Noninvasive technique predicts how cancerous tumors will respond to radiation

A new study from Johns Hopkins University in Baltimore may help physicians identify which patients will benefit the most from radiation treatment before that treatment even begins.  

The research, published in Cancer Research, details the use of Raman spectroscopy—a method utilizing light from a low-power laser to examine how molecules vibrate—to determine how cancerous tumors will respond to radiation. This could help reduce overtreatment, according to the study's authors. 

“Our eventual hope is to be able to predict a patient’s response before radiation therapy even begins, thus sparing patients whose tumors can’t be treated with radiation from going through the arduous multi-week process, saving them both time and money,” corresponding author Ishan Barman, PhD, an assistant professor of mechanical engineering at Johns Hopkins, said in a prepared statement.  

For the study, the researchers examined responses from multiple types of cancers and used smaller doses of radiation to more accurately reflect current radiation therapy practices.  

Using Raman spectroscopy, the researchers characterized changes in the biochemical composition of various tumors and their surroundings and examined the biological processes of radiation treatment.  

To test reactions from radiation-resistant versus radiation sensitive tumors, the researchers used cell lines of both types of tumors from the human lung, as well as head and neck cancers to grow tumors in mice. Once the tumors grew to a desired size, the research team removed them and scanned them with Raman spectroscopy.  

Over the course of two weeks, all tumor types showed changes in response to the small doses of radiation. The team also observed consistent changes in lipid and collagen content in both lung, and head and neck tumors. 
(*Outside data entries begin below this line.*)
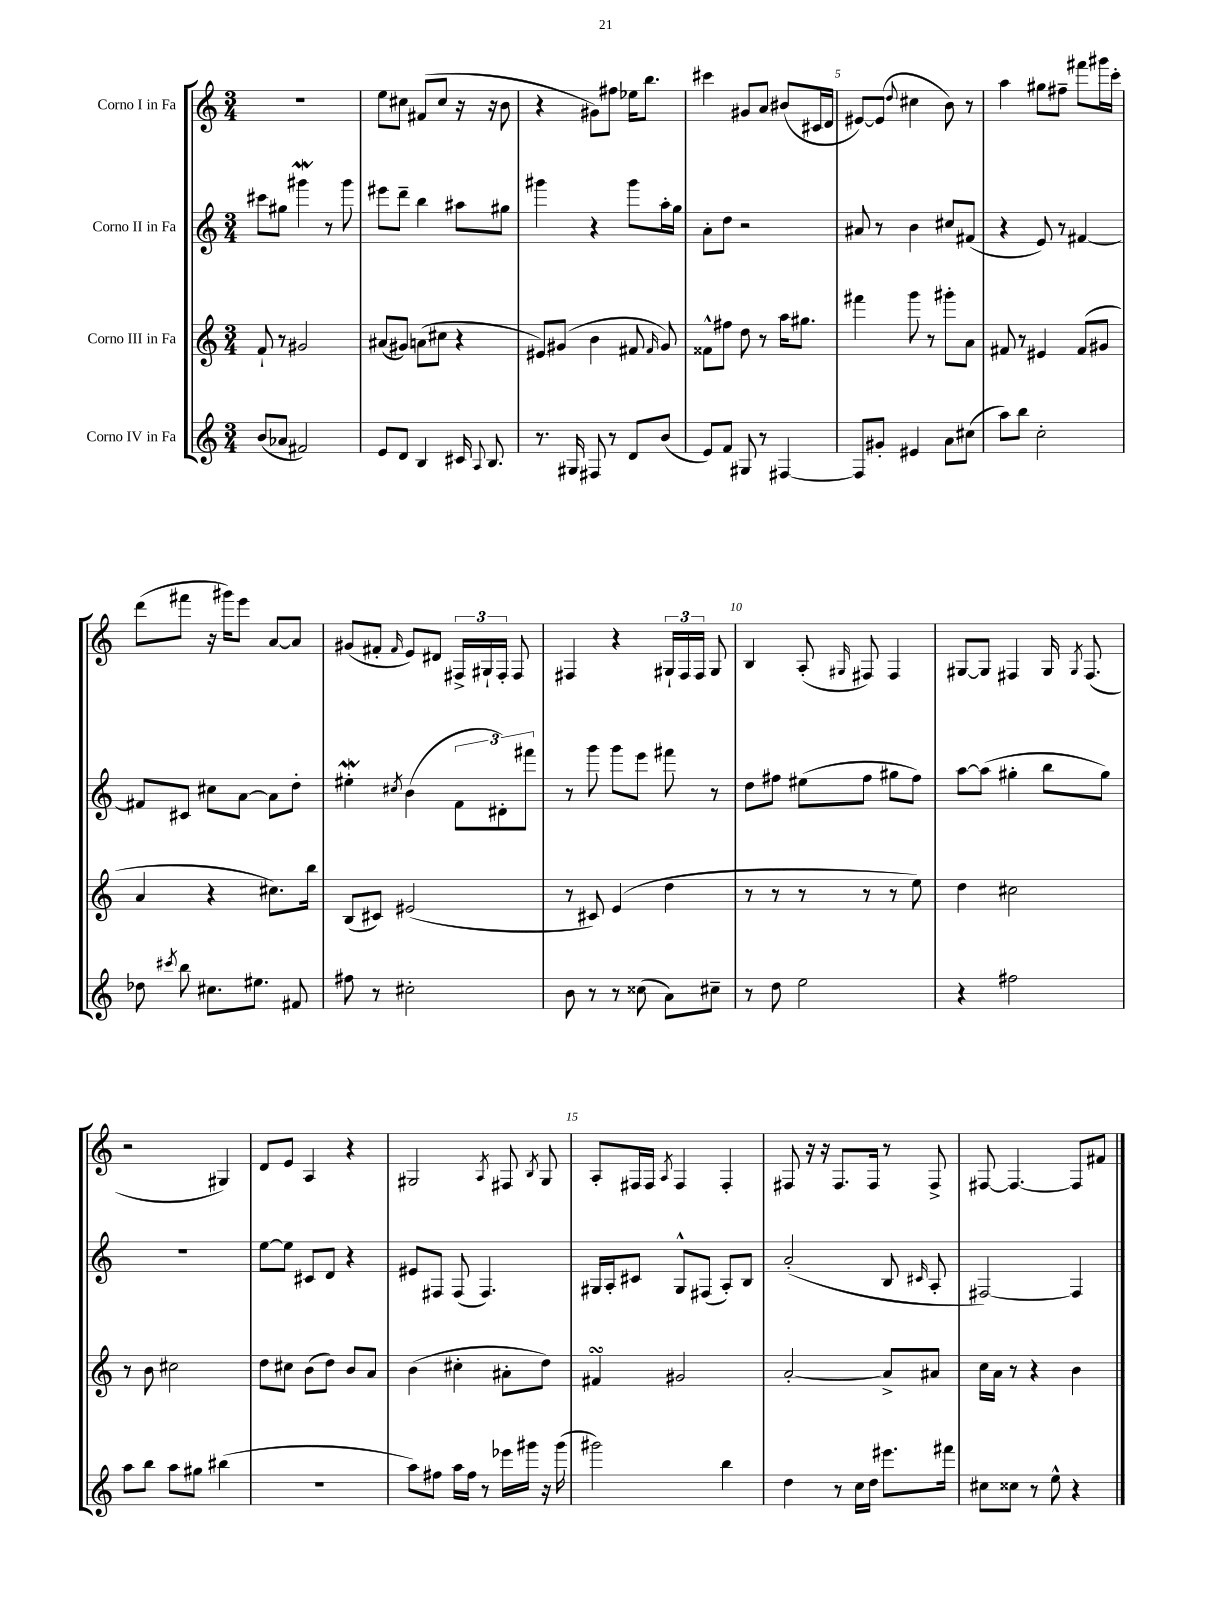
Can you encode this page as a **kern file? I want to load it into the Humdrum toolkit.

**kern	**kern	**kern	**kern
*staff4	*staff3	*staff2	*staff1
*clefG2	*clefG2	*clefG2	*clefG2
*k[]	*k[]	*k[]	*k[]
*M3/4	*M3/4	*M3/4	*M3/4
(8b	8f`	8ccc#	2.r
8a-	8r	8gg#	.
2f#)	2g#	4ggg#	.
.	.	8r	.
.	.	8ggg#	.
=	=	=	=
8e	(8a#	8eee#	8ee
8d	8g#)	8ddd~	8cc#
4B	(8a	4bb	(8f#
.	8cc#	.	8cc#
16c#	4r	8aa#	16r
8qqA	.	.	.
8.B	.	.	16r
.	.	8gg#	8b
=	=	=	=
8.r	8e#)	4ggg#	4r
.	(8g#	.	.
16G#	.	.	.
8F#	4b	4r	8g#)
8r	.	.	8ff#
8d	8f#	8ggg#	16ee-
.	.	.	8.bb
.	16qqf#	.	.
(8b	8g#)	16aa'	.
.	.	16gg	.
=	=	=	=
8e)	8f##^^	8a'	4ccc#
8f	8ff#	8dd	.
8G#	8dd	2r	8g#
8r	8r	.	8a
[4F#	16aa	.	(8b#
.	8.gg#	.	.
.	.	.	16c#
.	.	.	16d
=	=	=	=
8F#]	4fff#	8a#	[8e#)
8g#'	.	8r	(8e#]
.	.	.	8qqdd
4e#	8ggg	4b	4cc#
.	8r	.	.
8a	8ggg#'	8cc#	8b)
(8cc#	8a	(8f#	8r
=	=	=	=
8aa)	8f#	4r	4aa
8bb	8r	.	.
2cc'	4e#	8e)	8gg#
.	.	8r	8ff#~
.	(8f#	[4f#	8fff#
.	8g#	.	16ggg#
.	.	.	16ccc'
=	=	=	=
8dd-	4a	8f#]	(8ddd
8qccc#	.	.	.
8bb	.	8c#	8fff#
8.cc#	4r	8cc#	16r
.	.	.	16ggg#)
.	.	[8a	8eee
8.ee#	.	.	.
.	8.cc#)	8a]	[8a
8f#	.	8dd'	8a]
.	16bb	.	.
=	=	=	=
8ff#	(8B	4ee#'	(8g#
8r	8c#)	.	8f#'
.	.	8qcc#	16qqf#
2cc#'	(2e#	(4b	8e)
.	.	.	8d#
.	.	12f	24F#^
.	.	.	24G#`
.	.	12d#')	24F#'
.	.	.	8F#
.	.	12fff#	.
=	=	=	=
8b	8r	8r	4F#
8r	8c#)	8ggg	.
8r	(4e	8ggg	4r
(8cc##	.	8eee	.
8a)	4dd	8fff#	24G#`
.	.	.	24F#
.	.	.	24F#
8cc#~	.	8r	8G#
=	=	=	=
8r	8r	8dd	4B
8dd	8r	8ff#	.
2ee	8r	(8ee#	(8A'
.	.	.	16qqG#
.	8r	8ff#	8F#)
.	8r	8gg#	4F#
.	8ee)	8ff#)	.
=	=	=	=
4r	4dd	[8aa	[8G#
.	.	(8aa]	8G#]
2ff#	2cc#	4gg#'	4F#
.	.	8bb	16G#
.	.	.	8qG#
.	.	.	(8.F#
.	.	8gg#)	.
=	=	=	=
8aa	8r	2.r	2r
8bb	8b	.	.
8aa	2cc#	.	.
8gg#	.	.	.
(4bb#	.	.	4G#)
=	=	=	=
2.r	8dd	[8ee	8d
.	8cc#	8ee]	8e
.	(8b	8c#	4A
.	8dd)	8d	.
.	8b	4r	4r
.	8a	.	.
=	=	=	=
8aa)	(4b	8e#	2G#
8ff#	.	8F#	.
16aa	4cc#'	(8F#	.
16ff#	.	.	.
8r	.	4.F#)	.
.	.	.	8qA
16eee-	8a#'	.	8F#
16ggg#	.	.	.
.	.	.	8qB
16r	8dd)	.	8G#
(16ggg#	.	.	.
=	=	=	=
2ggg#)	4f#	16G#	8A'
.	.	16A'	.
.	.	8c#	16F#
.	.	.	16F#
.	.	.	8qA
.	2g#	8G#^^	4F#
.	.	(8F#	.
4bb	.	8A')	4F#'
.	.	8B	.
=	=	=	=
4dd	[2a'	(2a'	8F#
.	.	.	16r
.	.	.	16r
8r	.	.	8.F#
16cc	.	.	.
16dd	.	.	16F#
8.eee#	8a^]	8B	8r
.	.	16qqc#	.
.	8a#	8A'	8F#^
16fff#	.	.	.
=	=	=	=
8cc#	16cc	[2F#)	[8F#
.	16a	.	.
8cc##	8r	.	4.F#_
8r	4r	.	.
8ee^^	.	.	.
4r	4b	4F#]	8F#]
.	.	.	8f#
==	==	==	==
*-	*-	*-	*-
In a second part of the study, the researchers used Raman spectroscopy to examined untreated lung tumors. The method allowed the team to distinguish between radiation-resistant and radiation-sensitive tumors and identify subtle differences in each tumor type’s spectrographic signature, according to the researchers.  
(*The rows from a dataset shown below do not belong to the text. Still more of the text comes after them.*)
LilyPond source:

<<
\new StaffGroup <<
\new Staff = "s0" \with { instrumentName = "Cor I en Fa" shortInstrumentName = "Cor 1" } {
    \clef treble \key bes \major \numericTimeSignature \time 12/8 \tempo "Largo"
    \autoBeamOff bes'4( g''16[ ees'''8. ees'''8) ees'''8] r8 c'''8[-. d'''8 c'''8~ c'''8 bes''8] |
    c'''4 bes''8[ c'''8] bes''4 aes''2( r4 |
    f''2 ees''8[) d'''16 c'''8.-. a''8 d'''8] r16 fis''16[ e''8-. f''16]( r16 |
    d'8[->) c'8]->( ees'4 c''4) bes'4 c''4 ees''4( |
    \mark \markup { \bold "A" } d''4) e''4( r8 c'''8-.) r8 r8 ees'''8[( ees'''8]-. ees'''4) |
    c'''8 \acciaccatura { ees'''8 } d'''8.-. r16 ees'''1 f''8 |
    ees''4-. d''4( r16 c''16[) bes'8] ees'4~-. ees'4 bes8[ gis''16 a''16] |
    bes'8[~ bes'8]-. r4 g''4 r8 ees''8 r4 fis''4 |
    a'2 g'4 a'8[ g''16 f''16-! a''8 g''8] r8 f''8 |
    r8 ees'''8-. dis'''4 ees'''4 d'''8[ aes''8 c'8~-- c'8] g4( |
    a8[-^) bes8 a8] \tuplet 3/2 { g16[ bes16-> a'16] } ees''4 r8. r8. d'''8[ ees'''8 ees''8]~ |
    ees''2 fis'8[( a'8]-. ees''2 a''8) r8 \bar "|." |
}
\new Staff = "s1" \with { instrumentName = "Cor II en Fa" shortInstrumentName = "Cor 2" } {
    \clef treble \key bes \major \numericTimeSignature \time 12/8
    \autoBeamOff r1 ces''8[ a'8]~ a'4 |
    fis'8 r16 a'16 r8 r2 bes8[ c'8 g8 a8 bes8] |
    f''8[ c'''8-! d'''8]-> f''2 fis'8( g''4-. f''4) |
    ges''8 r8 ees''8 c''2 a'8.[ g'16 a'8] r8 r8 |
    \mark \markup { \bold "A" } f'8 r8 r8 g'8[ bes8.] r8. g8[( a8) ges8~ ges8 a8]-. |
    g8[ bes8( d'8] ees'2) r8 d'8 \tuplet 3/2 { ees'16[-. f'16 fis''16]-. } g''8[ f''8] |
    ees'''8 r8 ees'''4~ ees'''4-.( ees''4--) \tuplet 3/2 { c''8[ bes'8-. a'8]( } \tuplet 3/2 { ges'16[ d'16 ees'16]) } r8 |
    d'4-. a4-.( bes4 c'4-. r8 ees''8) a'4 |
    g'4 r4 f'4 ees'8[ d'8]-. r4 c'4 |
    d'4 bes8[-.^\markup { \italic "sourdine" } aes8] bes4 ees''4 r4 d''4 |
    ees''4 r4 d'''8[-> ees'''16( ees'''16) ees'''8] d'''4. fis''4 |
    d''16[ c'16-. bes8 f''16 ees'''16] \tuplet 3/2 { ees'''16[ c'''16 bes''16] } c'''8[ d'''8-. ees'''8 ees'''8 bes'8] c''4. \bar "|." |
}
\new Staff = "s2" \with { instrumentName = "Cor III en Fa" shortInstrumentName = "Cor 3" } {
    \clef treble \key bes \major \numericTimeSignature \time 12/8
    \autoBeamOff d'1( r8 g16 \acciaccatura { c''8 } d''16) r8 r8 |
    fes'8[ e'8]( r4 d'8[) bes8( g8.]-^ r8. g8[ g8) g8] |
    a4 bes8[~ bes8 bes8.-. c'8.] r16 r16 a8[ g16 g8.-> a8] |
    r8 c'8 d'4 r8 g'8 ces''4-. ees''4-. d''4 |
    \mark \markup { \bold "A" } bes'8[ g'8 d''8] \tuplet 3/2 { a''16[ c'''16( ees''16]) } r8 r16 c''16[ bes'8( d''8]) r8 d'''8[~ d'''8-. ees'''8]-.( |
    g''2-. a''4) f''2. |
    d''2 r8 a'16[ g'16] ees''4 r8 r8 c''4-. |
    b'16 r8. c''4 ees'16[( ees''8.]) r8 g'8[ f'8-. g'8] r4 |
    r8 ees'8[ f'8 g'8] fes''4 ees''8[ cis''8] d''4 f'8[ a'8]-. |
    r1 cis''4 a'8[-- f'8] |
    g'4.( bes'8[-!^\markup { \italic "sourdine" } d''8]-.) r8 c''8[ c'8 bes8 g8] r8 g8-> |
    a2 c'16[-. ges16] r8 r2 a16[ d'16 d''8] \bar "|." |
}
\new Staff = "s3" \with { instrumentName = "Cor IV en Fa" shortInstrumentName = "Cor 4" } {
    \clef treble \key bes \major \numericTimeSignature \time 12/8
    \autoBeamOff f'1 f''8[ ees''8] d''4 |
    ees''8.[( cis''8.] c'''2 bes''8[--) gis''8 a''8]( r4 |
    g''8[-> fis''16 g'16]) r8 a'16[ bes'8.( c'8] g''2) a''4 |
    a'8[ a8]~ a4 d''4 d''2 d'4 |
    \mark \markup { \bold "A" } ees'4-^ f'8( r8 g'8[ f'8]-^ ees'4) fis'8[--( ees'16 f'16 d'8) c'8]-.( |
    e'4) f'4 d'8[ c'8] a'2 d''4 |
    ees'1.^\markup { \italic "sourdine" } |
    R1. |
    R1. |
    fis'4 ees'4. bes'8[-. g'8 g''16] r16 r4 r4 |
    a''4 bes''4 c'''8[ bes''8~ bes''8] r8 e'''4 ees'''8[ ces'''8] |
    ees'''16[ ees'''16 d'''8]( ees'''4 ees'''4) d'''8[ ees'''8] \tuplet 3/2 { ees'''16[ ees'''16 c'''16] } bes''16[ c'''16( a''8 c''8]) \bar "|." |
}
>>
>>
From these patterns, the researchers created an algorithm that could identify radiation resistance and sensitivity with a 97 percent success rate. 
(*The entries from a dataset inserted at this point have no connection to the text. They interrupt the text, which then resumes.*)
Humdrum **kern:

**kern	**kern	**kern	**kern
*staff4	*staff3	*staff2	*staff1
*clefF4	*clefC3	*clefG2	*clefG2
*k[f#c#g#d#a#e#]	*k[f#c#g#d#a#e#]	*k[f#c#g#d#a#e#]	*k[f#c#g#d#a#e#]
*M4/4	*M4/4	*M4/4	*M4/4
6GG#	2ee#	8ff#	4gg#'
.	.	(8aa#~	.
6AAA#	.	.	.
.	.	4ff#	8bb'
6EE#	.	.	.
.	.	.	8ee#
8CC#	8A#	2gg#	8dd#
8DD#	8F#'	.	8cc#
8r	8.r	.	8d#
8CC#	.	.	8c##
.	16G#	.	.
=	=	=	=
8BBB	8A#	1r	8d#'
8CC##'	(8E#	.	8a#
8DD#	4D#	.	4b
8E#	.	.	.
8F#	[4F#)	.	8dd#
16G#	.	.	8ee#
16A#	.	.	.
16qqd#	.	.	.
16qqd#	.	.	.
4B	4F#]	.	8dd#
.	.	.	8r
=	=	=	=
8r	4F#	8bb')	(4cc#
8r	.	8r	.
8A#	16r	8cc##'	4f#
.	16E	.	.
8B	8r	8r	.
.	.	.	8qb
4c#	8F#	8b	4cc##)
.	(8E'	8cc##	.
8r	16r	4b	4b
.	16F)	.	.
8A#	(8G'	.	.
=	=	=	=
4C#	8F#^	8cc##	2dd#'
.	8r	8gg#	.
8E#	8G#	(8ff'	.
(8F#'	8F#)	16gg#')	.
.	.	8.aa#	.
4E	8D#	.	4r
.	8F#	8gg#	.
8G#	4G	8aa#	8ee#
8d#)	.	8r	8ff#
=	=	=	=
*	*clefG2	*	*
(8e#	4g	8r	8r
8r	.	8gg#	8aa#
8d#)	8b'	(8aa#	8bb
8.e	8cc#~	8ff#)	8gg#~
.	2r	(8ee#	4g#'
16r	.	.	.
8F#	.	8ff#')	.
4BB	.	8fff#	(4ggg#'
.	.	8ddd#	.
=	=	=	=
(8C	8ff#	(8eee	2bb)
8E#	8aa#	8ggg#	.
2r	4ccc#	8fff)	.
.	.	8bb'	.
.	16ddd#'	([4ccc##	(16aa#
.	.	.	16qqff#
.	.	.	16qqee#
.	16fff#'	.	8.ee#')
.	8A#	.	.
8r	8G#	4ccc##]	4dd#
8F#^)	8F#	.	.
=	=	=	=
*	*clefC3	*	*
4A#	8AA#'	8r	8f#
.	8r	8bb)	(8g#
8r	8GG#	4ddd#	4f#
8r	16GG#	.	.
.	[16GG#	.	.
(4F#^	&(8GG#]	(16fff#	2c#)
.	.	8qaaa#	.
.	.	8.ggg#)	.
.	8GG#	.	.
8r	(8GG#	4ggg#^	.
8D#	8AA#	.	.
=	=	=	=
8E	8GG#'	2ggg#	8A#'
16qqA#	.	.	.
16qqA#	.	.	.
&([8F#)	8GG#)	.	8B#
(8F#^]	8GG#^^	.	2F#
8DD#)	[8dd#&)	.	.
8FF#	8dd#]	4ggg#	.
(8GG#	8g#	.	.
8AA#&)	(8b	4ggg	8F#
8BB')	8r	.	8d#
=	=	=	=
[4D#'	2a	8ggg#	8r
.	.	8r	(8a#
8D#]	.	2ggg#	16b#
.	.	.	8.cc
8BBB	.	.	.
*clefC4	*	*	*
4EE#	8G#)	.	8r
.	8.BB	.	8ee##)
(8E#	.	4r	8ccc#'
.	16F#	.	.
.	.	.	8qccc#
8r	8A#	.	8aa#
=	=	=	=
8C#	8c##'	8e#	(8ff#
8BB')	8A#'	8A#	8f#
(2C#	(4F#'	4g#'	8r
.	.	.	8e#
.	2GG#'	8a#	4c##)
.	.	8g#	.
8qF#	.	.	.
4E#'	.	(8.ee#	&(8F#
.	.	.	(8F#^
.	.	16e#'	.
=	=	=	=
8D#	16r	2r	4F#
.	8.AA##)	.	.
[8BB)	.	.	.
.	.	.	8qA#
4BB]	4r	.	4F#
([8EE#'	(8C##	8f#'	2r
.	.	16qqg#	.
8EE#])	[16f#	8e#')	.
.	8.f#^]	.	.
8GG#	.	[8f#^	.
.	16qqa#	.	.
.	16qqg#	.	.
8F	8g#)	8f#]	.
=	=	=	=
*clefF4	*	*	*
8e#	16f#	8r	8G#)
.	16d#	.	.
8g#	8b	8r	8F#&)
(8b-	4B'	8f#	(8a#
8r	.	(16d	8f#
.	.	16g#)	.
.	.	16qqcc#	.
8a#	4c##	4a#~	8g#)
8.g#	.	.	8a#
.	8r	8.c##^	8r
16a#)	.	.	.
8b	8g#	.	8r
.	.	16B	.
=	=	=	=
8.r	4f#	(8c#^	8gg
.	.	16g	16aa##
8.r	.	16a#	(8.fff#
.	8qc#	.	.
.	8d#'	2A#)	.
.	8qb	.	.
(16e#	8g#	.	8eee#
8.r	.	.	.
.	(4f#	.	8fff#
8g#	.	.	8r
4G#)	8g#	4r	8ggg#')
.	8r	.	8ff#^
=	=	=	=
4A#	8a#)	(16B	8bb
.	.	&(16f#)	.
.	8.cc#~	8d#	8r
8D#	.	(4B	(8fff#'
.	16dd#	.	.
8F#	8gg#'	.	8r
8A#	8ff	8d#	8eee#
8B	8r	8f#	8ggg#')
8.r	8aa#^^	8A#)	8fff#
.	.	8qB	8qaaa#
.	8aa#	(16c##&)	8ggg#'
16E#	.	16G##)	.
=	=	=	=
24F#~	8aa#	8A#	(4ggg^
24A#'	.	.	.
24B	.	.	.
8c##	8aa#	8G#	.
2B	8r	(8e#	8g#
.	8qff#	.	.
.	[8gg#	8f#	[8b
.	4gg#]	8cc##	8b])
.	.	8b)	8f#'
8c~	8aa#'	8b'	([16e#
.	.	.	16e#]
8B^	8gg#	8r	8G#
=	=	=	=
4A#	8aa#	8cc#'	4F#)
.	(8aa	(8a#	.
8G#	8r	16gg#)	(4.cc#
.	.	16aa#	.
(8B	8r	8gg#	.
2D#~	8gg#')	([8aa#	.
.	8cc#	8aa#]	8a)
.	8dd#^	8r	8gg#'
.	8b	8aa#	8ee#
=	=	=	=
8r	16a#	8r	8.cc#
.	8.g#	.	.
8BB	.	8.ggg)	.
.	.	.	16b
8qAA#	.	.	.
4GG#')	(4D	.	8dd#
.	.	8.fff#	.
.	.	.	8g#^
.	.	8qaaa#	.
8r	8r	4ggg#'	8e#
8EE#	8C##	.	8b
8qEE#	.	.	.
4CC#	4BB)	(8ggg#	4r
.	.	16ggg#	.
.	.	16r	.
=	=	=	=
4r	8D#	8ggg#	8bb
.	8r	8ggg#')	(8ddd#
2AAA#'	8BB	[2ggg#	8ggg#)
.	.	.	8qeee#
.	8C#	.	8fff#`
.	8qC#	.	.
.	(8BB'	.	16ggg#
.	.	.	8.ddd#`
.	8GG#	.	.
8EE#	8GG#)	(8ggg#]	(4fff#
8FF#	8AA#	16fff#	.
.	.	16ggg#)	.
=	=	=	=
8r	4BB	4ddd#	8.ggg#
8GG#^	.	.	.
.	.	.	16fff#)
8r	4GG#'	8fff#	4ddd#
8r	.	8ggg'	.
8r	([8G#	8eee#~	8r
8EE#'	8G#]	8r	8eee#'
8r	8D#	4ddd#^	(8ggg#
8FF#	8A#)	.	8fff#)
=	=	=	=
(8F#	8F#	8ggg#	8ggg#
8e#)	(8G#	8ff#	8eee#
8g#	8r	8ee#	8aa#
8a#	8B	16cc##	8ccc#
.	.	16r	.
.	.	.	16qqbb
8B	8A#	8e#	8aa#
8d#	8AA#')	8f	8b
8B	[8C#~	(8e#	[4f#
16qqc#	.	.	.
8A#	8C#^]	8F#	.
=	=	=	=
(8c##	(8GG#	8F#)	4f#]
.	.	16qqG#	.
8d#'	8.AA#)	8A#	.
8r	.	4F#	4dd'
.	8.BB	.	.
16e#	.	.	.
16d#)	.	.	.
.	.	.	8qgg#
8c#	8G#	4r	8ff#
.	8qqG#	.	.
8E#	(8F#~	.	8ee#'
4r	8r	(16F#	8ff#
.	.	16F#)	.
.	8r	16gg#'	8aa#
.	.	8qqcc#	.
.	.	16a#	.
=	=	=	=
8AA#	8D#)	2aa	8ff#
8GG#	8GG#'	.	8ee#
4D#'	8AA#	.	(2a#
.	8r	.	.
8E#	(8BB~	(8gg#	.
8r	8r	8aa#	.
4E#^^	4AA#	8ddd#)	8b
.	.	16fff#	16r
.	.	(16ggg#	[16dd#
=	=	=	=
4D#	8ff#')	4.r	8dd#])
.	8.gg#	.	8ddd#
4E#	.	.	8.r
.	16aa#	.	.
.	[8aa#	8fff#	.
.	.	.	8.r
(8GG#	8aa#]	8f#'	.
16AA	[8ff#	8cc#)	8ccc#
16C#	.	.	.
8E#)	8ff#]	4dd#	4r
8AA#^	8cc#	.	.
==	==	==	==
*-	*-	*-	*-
“In addition to accurately evaluating tumor response to therapy, the combination of Raman spectral markers potentially offers a route to predicting response in untreated tumors prior to commencing treatment,” Barman et al. wrote. “Combined with its non-invasive nature, our findings provide a rationale for in vivo studies using Raman spectroscopy, with the ultimate goal of clinical translation for patient stratification and guiding adaptation of radiotherapy during the course of treatment.”